Plenaries
We have to announce that two eminent scholars of the history of English have accepted our invitation to deliver plenary papers at HEL-P 2017. Prof. Julia Fernández Cuesta (Universidad de Sevilla) - Anecdotal evidence: The evolution of Old Northumbrian in context (Universidad de Sevilla)
Compared to the corpus of northern Middle English, the evidence that has survived from Northern Old English is extremely scarce and patchy. Furthermore, the majority of the witnesses cannot be accurately located. Nevertheless, despite the obvious ‘bad data’ problem, revisiting this anecdotal evidence has proved that, despite all the research carried out in the past, it is still possible in the 21st century to learn more about a period/dialect of English which is characterised by extensive change at all linguistic levels (Fernández Cuesta and Pons-Sanz 2016 and Cole 2014 are recent examples).
This lecture will revisit the extant textual and epigraphic evidence from Old Northumbrian and explain the problems we encounter when attempting to construct a narrative of the evolution of northern English. The study of the texts has been greatly facilitated by the various corpora now available (DOEC, the Brooklyn Parsed Corpus of Old English) and recent diplomatic editions (Tamoto 2013, Jolly 2013), but understanding the physical and historical contexts is also necessary for linguistic analysis. In an article on Old English glossography Michael Lapidge (1982) claimed that if we wish ultimately to understand the Anglo-Saxons’ intellectual world we must turn our attention to the Latin context in which glosses were produced. I will set out to demonstrate that from the perspective of the linguist and of the philologist, it is also crucial to consider what kind of object each text is (an inscription, a poem, or a gloss), and in what historical context it came into being. Failure to do so inevitably leads to erroneous conclusions. I will also try to show that there is still much to learn from the study of the individual idiolects in context, even when there are many gaps in our history that cannot be filled.
Dr. Joanna Kopaczyk (University of Glasgow) - On the impossibility (?) of historical corpus phonologyCorpus phonology, a new subdiscipline of phonology (Gut and Voorman 2014), has emerged as a result of technological advances in speech analysis and digital data processing.
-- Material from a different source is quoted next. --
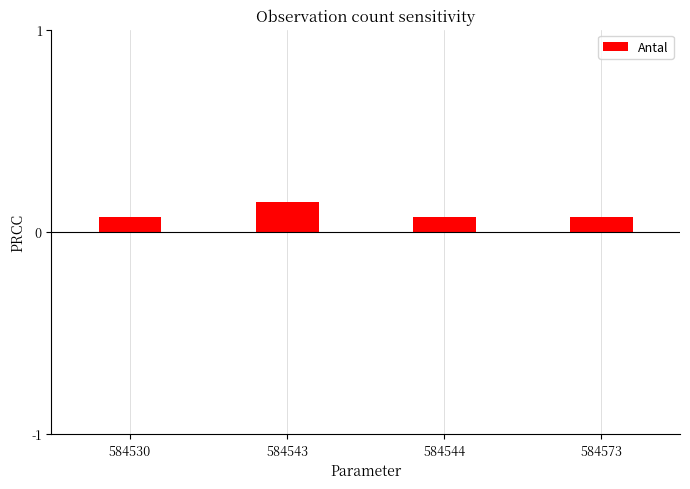

Which has a higher value, 584543 or 584573?

584543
New automatic tools and computer-based methods allow for constructing purpose-built corpora of sound recordings which can then be mined with special software for interesting features of sound production, sound systems or acquisition patterns. Quantification of the results comes with the package. Would any of that be at all possible for historical phonology? Physical sound recordings are, alas, out of question. The best source of data for historical phonology is spelling variation which so far has been treated as a nuisance in historical corpus linguistics rather than a useful feature of surviving data.
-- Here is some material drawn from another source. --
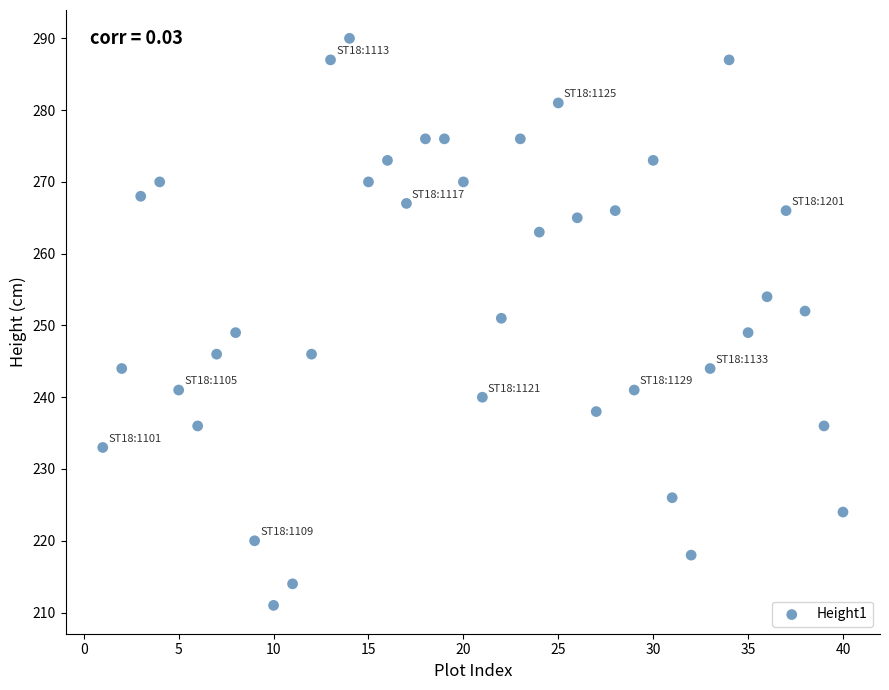

What is the range of Y values (max minus min)?

79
In this talk I draw on the methodologies and tools developed at the University of Edinburgh for the FITS project (From Inglis to Scots) which looks at the possible phonological significance of spelling variation in 15th-century Scottish legal and administrative texts. I introduce the method of grapho-phonological parsing as a way of bringing together the layer of spelling units and the underlying poorly resolved sound values (cf. Laing and Lass 2003) and present the tools which enable the researcher to specify search parameters and quantify results. I review the challenges and opportunities involved in processing the data and argue that the methods and tools of the FITS project open new exciting ways of looking at spelling variation in unstandardised writing systems, laying the groundwork for historical corpus phonology.